This child was taught the Empowering Writers skills but has not used them all. Is this normal? Absolutely! It is very possible that your students will forget to apply all of the skills at once. Writing is a multifaceted task. It requires a lot of higher order thinking. Progress doesn’t happen overnight. We need to continue the modeling process and revisit lessons so that applying these skills will become second nature.
I(t) was the last game of the season. We were going up against Impact Gold. Our team was down by two. You could see the burning sensacion to win in their eyes. There were only 3 mins left in the game, but THZ was determined to win. The last batter of the day came up to the plate, loaded up and shot the ball straight to me in left field. At this point I knew it was either make it or break it.
So I aligned my glove even with the ball to ensure I would catch it. Soon I heard a loud pop noise and realized I had just caught the ball! After that the game was forced into over time and we won the game!
This paper is a classic example of a potentially great author who has not applied all of the skills that had been modeled and practiced. Let’s look at the strengths of her paper first.
If you look at the main event of her story, she has included some of the skills taught. The main event is the longest part of the narrative (although it could be developed more) and she has stretched it out with a lot of great details. She has also added a lot of suspense in order to keep the reader’s attention.

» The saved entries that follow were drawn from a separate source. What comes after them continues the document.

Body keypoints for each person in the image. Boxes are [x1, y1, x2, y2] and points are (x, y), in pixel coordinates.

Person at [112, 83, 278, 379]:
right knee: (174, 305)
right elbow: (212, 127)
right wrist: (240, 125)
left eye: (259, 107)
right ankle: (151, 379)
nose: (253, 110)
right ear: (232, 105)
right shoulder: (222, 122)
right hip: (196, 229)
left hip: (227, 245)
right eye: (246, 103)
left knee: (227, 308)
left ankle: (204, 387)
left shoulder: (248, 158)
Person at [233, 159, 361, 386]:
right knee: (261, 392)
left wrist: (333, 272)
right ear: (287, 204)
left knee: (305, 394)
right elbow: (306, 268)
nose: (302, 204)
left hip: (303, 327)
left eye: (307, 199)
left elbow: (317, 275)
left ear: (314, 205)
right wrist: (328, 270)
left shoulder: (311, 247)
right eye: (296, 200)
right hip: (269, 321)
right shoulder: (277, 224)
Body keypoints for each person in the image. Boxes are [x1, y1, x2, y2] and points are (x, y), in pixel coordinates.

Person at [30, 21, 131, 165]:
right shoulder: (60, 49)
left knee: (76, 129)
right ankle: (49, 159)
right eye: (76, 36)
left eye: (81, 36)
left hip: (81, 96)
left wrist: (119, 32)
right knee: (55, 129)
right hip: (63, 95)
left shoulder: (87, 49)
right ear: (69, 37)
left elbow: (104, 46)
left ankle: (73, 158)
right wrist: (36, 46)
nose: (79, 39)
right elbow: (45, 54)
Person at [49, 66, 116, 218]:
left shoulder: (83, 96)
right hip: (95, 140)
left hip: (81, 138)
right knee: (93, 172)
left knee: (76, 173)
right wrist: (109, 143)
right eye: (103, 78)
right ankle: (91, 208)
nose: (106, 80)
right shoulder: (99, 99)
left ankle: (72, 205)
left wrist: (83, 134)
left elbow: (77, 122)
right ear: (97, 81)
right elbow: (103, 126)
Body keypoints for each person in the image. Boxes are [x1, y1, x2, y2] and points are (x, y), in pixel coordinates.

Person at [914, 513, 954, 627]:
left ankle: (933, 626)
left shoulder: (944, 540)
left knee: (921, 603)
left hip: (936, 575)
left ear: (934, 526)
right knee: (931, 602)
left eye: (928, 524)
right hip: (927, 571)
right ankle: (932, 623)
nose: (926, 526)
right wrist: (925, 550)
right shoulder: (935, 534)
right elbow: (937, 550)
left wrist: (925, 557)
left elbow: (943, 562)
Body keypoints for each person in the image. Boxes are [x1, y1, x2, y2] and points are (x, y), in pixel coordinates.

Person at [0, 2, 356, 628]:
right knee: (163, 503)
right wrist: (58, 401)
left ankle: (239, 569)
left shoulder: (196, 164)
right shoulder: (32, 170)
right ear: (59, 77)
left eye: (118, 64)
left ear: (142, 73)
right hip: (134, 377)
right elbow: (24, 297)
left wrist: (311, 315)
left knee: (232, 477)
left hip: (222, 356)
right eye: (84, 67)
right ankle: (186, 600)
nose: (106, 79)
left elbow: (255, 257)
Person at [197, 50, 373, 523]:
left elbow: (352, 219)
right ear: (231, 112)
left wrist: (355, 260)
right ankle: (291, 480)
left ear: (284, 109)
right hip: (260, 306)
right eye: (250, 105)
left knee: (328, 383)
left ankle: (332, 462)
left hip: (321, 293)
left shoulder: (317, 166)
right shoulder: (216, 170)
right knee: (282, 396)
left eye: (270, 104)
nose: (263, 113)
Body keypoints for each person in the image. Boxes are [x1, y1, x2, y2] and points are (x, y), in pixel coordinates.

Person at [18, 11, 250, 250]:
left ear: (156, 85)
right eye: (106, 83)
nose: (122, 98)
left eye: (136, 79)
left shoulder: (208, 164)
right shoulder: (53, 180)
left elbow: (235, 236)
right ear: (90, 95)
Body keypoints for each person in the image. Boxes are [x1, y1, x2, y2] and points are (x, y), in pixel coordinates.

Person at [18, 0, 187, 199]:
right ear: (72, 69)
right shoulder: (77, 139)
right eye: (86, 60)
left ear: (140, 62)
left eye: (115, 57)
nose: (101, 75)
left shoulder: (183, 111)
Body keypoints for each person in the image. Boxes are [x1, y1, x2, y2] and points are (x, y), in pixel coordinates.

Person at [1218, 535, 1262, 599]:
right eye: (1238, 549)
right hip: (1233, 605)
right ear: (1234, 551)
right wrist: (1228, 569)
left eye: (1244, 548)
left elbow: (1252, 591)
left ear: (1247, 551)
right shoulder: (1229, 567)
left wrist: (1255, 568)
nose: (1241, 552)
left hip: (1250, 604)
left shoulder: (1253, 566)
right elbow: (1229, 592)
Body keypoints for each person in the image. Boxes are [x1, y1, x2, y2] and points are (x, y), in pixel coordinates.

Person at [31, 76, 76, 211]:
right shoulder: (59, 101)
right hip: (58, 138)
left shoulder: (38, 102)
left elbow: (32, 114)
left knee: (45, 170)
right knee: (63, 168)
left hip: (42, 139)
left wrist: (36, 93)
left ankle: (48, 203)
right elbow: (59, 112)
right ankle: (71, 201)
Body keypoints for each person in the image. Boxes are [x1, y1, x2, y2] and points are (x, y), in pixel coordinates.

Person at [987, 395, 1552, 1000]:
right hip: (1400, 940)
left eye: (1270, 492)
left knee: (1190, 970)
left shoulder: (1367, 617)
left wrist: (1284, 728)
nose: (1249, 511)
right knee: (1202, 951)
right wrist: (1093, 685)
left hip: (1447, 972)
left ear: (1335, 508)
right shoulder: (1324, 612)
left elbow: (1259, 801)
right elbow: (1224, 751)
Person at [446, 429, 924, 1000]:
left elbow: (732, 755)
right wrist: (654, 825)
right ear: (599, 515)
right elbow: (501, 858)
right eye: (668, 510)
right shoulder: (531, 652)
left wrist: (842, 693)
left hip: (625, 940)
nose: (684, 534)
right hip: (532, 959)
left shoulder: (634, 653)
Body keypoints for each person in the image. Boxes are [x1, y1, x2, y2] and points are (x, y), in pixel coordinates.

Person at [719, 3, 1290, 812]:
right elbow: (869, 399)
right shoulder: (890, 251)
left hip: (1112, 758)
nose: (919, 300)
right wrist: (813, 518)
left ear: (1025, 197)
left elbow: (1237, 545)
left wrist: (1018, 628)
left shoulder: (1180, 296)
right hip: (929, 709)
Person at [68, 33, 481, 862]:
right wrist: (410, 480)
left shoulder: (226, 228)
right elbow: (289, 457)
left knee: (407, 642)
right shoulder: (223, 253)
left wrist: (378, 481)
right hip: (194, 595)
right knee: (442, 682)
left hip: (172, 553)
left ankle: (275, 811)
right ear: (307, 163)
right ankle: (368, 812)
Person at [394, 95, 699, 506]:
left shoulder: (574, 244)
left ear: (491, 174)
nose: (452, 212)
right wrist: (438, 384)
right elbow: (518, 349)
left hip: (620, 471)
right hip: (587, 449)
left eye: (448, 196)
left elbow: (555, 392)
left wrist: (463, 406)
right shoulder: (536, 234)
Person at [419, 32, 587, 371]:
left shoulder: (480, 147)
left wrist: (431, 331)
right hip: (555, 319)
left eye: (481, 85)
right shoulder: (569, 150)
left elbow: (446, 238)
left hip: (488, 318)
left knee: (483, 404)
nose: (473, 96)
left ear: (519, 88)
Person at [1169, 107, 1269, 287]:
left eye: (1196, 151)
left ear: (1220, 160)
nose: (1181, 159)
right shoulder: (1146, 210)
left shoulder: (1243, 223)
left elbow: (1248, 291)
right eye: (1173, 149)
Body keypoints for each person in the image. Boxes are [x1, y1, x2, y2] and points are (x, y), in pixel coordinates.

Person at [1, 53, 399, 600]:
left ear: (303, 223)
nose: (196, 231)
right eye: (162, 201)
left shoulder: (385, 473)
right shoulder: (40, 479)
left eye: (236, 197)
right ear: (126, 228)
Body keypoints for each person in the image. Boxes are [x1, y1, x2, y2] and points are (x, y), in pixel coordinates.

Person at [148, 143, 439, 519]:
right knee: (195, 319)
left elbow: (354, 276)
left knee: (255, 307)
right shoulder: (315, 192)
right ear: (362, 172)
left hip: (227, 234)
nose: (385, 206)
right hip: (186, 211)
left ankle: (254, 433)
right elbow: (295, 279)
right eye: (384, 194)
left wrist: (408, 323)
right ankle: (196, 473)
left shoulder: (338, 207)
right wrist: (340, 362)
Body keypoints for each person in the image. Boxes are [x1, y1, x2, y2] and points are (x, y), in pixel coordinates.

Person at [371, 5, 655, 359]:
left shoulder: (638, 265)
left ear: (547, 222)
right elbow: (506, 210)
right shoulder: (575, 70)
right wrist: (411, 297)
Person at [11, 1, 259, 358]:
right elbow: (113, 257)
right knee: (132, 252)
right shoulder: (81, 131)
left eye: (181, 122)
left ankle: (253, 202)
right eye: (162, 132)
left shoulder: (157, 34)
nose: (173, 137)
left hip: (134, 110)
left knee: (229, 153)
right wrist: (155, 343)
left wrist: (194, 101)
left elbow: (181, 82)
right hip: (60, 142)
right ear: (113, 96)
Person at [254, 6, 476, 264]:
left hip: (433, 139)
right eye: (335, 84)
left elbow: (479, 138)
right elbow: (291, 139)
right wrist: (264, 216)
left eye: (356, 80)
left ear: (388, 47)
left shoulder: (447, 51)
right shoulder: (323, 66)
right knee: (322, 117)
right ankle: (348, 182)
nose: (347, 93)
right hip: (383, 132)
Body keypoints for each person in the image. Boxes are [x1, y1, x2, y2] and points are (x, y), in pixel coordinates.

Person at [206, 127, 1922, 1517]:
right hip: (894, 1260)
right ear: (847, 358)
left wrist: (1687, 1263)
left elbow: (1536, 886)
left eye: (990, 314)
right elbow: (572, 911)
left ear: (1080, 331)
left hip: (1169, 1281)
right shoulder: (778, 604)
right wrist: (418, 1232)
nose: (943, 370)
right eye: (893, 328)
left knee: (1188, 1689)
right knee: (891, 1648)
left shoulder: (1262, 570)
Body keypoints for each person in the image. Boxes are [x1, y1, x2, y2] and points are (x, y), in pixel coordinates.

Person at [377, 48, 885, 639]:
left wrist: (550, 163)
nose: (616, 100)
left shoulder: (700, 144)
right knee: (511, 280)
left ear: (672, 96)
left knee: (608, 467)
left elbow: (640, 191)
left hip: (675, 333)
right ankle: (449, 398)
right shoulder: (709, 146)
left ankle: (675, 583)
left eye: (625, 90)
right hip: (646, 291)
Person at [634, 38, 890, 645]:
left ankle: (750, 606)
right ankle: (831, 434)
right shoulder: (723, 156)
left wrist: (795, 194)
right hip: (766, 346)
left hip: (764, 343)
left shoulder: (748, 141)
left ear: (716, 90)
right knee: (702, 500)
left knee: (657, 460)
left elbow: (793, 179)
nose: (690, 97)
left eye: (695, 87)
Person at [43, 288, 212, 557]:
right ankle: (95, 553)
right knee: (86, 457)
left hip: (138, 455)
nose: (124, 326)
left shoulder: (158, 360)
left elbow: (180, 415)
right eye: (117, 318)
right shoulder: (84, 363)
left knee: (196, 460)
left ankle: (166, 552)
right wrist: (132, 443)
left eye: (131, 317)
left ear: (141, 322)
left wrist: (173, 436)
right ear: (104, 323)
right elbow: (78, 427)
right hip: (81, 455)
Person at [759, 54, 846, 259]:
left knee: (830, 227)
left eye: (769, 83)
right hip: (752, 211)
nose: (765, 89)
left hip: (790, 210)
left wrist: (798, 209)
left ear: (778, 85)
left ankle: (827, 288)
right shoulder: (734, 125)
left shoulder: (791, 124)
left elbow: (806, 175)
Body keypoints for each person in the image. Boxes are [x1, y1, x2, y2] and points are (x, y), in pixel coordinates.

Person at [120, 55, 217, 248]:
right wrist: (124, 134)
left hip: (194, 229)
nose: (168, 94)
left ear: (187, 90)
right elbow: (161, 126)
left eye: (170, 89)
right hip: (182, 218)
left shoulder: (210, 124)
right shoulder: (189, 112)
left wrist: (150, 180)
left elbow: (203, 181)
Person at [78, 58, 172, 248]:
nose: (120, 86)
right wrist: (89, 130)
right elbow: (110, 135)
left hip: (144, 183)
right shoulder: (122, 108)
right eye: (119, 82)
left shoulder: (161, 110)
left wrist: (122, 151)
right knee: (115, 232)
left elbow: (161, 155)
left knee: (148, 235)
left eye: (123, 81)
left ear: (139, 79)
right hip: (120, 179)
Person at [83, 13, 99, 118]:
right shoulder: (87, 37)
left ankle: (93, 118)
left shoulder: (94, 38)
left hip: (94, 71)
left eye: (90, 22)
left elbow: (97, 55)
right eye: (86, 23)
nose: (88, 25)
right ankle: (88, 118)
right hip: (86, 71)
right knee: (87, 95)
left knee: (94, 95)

There are a few things that this author could do to “knock” this paper out of the ball park!
#1. One of the first things that is very apparent is the fact that she has not included an entertaining beginning. The reader has not been “hooked”. What if she would have opened with an action?
I positioned myself way out in right field. Bending over, resting my palms on my knees, I could feel the sweat trickle down my back from the blazing sun.
Notice that the setting, time of day, and character is introduced in an exciting way that invites the reader into the story.
#2. Another skill that is missing is that of elaborating on a critical character, setting, or object. Young authors are taught to stop the action and describe something critical to the story. What if she would have included the following:
The last batter stood, slightly bent over the plate, peering out into the field with a look of stern determination on her face. Bat in hand, cocked behind her back, she was ready to unwind like a coiled up spring.
The last batter is a critical character in the story, because she actually defined the outcome of the game. The author could have elaborated on other critical elements of the story such as the ball field (critical setting) or the actual softball (critical object).
#3. Finally, she has not included a satisfying extended ending. Her story just “stops” and the reader does not leave feeling satisfied. What if she would have ended it like this:
I walked off the field, standing taller than ever before. I’ll never forget the sound of the roaring crowd in the stands. I had done it. I caught the ball that sealed the victory for my team. My decision was made that day…softball would be my future.
Remember that writing is a process…not a destination. Progress will most assuredly come. Especially when young writers have the specific skills necessary for powerful revision!